• [Brief]: Print the full text about Nature's ten people who helped shape science in 2021, keeping every word and punctuation mark unchanged.

• [Extracted text]:

"""

Guillaume Cabanac- a Deception sleuth and computer scientist who helped to uncover a new kind of fabricated paper. He is a computer scientist at the University of Toulouse, France.
Meaghan Kall– a COVID communicator government epidemiologist went against norms to tweet explanations of UK coronavirus data.
Janet Woodcock- a Drug chief and career administrator who led the US’s premier drug agency through a challenging year.
Back home in Uganda, Byanyima wrote on a private WhatsApp group where she broke the news a few hours ago:
“Friends, I am truly humbled, honoured and delighted to be named as one of Nature’s ten people who helped shape science in 2021. Thousands of people and organizations in the People’s Vaccine Alliance are honoured through me. Please share our joy!”
Why Winnie was named
Journalist Amy Maxmen writes that; Before vaccines for COVID-19 even existed, Winnie Byanyima knew that distributing them equitably would be a challenge.
In early 2020, she was one of the few voices warning that low- and middle-income countries could not rely on donations alone to vaccinate their people. The only way to get life-saving shots to everyone, she argued, would be by helping as many companies as possible to manufacture them and by setting up systems of distribution to get them where they’re needed. That hasn’t happened.

"""

• [Dataset]:
"""

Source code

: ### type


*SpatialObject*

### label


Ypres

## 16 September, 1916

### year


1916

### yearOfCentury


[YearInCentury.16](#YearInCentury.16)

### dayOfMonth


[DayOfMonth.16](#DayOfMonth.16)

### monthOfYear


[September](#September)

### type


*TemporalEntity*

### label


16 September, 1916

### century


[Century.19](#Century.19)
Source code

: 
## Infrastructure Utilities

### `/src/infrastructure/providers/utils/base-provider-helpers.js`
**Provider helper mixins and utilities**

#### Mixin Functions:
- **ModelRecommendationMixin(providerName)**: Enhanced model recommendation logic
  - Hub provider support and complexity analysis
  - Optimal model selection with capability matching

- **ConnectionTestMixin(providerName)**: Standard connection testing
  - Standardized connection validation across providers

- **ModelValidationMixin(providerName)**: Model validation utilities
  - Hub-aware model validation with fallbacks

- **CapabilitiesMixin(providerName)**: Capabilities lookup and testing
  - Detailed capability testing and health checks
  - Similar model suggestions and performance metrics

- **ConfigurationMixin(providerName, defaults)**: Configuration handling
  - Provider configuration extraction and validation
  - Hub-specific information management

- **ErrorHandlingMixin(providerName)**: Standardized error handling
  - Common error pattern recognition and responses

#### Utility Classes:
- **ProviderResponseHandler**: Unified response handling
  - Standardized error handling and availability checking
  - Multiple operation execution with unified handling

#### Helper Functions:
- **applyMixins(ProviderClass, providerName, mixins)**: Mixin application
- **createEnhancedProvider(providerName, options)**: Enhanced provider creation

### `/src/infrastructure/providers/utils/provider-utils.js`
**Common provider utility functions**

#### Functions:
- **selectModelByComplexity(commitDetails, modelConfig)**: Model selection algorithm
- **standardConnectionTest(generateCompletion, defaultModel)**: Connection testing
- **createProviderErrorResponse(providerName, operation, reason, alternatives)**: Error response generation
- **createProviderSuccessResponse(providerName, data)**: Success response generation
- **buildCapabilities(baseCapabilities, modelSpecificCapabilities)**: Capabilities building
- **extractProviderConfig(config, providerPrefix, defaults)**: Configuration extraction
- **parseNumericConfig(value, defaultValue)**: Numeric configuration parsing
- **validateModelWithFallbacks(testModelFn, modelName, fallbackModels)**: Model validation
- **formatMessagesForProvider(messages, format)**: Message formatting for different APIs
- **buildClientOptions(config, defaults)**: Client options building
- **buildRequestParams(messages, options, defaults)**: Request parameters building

"""

• [Exercise answer]:
Guillaume Cabanac- a Deception sleuth and computer scientist who helped to uncover a new kind of fabricated paper. He is a computer scientist at the University of Toulouse, France.
Meaghan Kall– a COVID communicator government epidemiologist went against norms to tweet explanations of UK coronavirus data.
Janet Woodcock- a Drug chief and career administrator who led the US’s premier drug agency through a challenging year.
Back home in Uganda, Byanyima wrote on a private WhatsApp group where she broke the news a few hours ago:
“Friends, I am truly humbled, honoured and delighted to be named as one of Nature’s ten people who helped shape science in 2021. Thousands of people and organizations in the People’s Vaccine Alliance are honoured through me. Please share our joy!”
Why Winnie was named
Journalist Amy Maxmen writes that; Before vaccines for COVID-19 even existed, Winnie Byanyima knew that distributing them equitably would be a challenge.
In early 2020, she was one of the few voices warning that low- and middle-income countries could not rely on donations alone to vaccinate their people. The only way to get life-saving shots to everyone, she argued, would be by helping as many companies as possible to manufacture them and by setting up systems of distribution to get them where they’re needed. That hasn’t happened.